Speaker
Description
A non-intrusive multi-dimensional analysis method can be useful in many pharmaceutical applications, especially for the analysis of solid dosage forms, where spatial information using conventional analytical methods can typically only be obtained after destructive manipulations with samples prior to or during the measurements. This study demonstrated a new combination method of low-frequency and spatially offset Raman spectroscopy (SORS) method called spatially offset low-frequency Raman spectroscopy (SOLFRS) via the analysis of a number of model systems that showcase its capabilities for probing the layer (for example, coating) content/thickness characteristics as well as monitoring solid-state form transformations spatially.
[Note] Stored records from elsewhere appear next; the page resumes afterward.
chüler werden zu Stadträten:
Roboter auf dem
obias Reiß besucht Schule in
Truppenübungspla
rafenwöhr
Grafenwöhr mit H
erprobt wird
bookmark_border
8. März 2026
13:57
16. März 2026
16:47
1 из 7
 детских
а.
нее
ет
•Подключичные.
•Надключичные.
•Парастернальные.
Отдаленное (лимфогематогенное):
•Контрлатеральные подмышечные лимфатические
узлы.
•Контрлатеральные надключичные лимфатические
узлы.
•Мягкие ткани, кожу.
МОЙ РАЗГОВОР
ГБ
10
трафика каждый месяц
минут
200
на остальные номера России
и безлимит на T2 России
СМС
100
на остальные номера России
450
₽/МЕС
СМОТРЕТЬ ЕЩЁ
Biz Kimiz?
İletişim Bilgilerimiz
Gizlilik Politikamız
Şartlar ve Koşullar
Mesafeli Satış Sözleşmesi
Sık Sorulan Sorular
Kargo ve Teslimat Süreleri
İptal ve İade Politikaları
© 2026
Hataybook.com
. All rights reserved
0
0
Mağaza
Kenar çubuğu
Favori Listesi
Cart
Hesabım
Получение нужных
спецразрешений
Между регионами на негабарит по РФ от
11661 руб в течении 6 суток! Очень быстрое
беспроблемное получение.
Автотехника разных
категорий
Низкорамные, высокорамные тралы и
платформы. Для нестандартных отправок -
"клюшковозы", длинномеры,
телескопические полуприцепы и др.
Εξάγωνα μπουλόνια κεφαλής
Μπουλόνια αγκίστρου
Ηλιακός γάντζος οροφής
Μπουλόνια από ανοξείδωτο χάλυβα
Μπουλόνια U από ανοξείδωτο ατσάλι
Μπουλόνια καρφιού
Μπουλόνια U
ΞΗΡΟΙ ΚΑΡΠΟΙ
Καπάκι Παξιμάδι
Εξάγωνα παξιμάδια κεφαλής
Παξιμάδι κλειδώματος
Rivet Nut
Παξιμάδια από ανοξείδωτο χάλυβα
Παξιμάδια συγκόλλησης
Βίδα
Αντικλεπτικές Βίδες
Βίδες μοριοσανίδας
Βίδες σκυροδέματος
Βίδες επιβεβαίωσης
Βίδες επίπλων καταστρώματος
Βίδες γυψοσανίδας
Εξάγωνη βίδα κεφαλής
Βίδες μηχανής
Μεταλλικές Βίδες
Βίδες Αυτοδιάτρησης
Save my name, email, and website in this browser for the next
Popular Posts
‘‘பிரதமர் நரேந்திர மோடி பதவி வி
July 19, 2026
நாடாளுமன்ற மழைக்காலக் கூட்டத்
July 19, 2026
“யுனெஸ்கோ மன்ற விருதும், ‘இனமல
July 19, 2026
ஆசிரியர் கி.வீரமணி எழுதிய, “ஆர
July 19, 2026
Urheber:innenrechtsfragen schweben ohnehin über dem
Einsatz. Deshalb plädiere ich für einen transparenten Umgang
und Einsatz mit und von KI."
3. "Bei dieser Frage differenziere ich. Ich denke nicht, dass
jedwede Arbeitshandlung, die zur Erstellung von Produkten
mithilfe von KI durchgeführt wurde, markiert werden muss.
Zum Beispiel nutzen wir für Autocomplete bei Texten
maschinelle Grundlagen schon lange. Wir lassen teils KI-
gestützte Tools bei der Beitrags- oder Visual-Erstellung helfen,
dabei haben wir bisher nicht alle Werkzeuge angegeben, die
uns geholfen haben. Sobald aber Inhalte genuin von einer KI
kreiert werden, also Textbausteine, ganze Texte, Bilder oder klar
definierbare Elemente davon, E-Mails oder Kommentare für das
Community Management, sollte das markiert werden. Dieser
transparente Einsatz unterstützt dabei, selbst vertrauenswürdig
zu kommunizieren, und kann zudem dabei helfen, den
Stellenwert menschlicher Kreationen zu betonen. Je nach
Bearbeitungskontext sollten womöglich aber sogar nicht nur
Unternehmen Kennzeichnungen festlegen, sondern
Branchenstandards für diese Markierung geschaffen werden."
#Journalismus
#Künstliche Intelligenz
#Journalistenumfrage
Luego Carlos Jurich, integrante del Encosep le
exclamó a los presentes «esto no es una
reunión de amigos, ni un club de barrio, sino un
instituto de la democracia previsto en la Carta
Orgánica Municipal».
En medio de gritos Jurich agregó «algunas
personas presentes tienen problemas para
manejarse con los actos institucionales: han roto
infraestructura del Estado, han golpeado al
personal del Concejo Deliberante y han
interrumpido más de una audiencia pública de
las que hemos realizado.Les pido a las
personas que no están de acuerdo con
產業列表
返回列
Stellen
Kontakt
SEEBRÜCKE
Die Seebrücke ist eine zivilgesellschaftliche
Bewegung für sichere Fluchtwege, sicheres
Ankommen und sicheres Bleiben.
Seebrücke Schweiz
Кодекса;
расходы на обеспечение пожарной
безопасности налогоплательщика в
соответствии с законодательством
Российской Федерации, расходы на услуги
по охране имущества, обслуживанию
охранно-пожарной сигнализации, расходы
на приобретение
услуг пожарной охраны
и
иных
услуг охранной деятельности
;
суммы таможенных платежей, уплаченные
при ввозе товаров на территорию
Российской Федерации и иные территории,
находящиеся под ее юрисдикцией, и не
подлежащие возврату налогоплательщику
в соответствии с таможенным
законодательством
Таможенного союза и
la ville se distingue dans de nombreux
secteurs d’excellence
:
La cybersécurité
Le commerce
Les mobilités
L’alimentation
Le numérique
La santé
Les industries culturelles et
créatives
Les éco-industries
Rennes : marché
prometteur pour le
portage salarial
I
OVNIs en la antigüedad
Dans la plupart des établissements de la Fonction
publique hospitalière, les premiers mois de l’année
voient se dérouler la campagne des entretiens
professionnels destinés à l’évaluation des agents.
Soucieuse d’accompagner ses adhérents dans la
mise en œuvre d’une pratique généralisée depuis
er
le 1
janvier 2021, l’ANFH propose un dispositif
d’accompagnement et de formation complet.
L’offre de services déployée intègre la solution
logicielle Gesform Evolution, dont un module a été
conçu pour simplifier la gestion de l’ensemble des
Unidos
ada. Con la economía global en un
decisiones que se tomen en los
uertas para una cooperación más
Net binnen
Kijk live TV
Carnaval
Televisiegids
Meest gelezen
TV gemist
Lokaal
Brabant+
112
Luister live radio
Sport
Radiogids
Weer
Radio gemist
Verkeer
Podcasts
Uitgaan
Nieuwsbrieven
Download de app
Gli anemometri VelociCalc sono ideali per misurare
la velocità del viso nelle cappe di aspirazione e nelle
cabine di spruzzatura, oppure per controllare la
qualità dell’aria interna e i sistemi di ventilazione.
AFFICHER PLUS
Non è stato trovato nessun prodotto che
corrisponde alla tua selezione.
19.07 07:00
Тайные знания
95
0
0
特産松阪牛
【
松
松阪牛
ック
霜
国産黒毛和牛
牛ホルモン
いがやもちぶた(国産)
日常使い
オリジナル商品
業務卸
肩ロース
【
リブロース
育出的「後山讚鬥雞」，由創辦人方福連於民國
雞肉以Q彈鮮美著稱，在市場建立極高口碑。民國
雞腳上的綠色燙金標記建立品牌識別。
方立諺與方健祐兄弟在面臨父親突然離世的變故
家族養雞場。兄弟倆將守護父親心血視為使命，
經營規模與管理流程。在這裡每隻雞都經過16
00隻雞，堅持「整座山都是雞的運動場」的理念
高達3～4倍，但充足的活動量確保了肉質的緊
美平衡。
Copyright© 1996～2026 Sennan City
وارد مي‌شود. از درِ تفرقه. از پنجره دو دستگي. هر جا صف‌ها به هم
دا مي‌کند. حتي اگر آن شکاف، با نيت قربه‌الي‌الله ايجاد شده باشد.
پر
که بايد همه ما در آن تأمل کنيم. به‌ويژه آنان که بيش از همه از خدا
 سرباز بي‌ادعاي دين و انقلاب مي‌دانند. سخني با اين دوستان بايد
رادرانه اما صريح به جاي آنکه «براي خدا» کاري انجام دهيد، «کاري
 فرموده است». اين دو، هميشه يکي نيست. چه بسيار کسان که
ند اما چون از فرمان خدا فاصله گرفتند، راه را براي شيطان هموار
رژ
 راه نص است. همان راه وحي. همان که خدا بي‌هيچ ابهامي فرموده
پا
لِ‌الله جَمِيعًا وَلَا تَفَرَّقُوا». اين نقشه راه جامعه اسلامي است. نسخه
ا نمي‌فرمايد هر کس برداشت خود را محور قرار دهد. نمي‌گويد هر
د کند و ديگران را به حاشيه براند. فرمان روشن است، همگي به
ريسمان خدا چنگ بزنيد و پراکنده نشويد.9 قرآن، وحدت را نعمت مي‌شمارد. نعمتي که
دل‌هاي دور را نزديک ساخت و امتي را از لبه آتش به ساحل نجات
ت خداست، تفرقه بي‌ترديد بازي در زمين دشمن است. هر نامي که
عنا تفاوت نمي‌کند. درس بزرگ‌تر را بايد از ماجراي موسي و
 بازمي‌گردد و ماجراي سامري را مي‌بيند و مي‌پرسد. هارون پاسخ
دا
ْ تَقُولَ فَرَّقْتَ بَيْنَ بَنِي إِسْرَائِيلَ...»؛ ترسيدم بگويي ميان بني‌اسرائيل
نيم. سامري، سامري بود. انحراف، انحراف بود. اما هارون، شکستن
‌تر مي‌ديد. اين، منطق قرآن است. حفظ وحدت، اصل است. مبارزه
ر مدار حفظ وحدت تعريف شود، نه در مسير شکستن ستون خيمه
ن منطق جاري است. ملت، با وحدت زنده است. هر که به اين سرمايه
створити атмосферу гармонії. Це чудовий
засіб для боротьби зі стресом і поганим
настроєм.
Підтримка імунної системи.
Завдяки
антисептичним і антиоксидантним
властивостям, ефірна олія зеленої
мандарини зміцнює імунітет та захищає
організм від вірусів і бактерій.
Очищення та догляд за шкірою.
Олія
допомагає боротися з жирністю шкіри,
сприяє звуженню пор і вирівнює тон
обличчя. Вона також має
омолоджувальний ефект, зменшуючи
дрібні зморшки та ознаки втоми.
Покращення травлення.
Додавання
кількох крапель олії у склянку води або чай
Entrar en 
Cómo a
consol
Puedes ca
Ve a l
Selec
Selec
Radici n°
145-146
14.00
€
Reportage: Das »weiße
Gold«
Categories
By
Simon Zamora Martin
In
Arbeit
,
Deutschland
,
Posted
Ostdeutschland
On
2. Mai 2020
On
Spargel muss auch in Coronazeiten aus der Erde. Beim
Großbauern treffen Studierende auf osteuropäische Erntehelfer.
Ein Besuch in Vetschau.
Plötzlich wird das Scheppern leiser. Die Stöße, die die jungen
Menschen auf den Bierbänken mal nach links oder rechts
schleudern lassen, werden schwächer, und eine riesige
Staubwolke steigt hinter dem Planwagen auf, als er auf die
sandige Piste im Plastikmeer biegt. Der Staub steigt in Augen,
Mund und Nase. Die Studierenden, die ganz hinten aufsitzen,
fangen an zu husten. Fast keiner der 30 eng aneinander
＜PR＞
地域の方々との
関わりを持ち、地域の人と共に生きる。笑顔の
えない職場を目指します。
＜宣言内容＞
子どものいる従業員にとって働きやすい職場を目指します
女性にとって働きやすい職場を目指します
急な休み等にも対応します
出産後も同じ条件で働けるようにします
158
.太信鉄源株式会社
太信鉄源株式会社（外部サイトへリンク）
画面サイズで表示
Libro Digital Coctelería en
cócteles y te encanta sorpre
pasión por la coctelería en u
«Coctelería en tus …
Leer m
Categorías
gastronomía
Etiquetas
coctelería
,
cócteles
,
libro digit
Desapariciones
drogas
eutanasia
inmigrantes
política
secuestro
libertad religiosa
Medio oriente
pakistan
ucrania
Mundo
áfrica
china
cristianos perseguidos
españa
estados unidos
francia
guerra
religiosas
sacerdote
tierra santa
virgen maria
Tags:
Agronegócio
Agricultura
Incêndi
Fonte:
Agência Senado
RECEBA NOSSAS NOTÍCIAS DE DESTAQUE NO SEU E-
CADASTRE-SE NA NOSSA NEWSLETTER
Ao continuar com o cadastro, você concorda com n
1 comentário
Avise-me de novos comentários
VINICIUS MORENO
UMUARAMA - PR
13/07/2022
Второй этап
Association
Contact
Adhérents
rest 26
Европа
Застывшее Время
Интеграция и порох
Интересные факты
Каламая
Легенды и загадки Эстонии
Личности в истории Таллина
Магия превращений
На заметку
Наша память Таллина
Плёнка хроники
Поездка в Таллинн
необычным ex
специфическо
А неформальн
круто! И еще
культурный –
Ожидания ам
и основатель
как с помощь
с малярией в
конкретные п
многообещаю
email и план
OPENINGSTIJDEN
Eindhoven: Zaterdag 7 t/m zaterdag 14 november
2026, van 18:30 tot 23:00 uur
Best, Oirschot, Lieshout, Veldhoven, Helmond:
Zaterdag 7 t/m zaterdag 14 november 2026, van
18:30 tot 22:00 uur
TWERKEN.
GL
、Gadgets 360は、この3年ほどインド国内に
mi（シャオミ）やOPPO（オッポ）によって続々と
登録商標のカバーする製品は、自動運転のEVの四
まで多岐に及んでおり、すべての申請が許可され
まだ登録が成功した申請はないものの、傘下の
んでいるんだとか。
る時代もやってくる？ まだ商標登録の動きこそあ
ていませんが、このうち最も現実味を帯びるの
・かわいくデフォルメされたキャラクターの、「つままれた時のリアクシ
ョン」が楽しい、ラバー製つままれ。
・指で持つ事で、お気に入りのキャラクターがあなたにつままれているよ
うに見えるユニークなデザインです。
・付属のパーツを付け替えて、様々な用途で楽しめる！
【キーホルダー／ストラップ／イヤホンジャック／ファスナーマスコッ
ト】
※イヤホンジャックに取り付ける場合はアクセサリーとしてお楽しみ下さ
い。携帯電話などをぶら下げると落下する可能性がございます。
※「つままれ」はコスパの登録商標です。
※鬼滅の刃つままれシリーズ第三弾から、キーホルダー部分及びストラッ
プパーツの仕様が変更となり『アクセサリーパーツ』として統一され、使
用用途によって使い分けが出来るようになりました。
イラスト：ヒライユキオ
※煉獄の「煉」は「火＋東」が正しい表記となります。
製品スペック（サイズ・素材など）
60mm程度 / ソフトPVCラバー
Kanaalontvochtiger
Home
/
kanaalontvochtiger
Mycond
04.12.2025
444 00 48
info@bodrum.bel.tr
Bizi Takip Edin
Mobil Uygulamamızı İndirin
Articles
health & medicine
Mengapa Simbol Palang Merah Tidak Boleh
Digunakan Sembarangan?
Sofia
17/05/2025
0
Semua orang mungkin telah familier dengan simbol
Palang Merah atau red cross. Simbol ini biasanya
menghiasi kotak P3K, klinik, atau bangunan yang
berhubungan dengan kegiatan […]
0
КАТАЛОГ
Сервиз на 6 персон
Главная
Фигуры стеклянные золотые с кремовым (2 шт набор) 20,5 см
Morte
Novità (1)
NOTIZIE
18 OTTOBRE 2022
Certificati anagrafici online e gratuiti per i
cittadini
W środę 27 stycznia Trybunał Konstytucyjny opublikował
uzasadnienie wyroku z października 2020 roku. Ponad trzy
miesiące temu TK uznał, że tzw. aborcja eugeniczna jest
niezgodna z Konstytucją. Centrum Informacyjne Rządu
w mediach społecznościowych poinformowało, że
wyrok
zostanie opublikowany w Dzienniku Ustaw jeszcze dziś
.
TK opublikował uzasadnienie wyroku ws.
For this purpose, celecoxib, lactose monohydrate (α-LM) and its stable anhydrous form (α-LS) as well as polyvinylpyrrolidone (PVP) were used as model compounds, and were incorporated in a variety of different multi-layer/multi-component tablets. Raman measurements were conducted using an in-house built system, and using both traditional SORS (SOLFRS) and micro-SORS (micro-SOLFRS) experimental arrangements. The associated data analysis was facilitated by the application of a variety of different chemometric techniques.
In all the explored scenarios, micro-SOLFRS/SOLFRS proved superior to the more commonly used mid-frequency (fingerprint) Raman region that is used in SORS, yielding better Raman signals from the subsurface. This aspect, for example, not only enabled a more accurate determination of surface layer (i.e., coating) thickness characteristics, but also allowed to probe much deeper subsurface areas.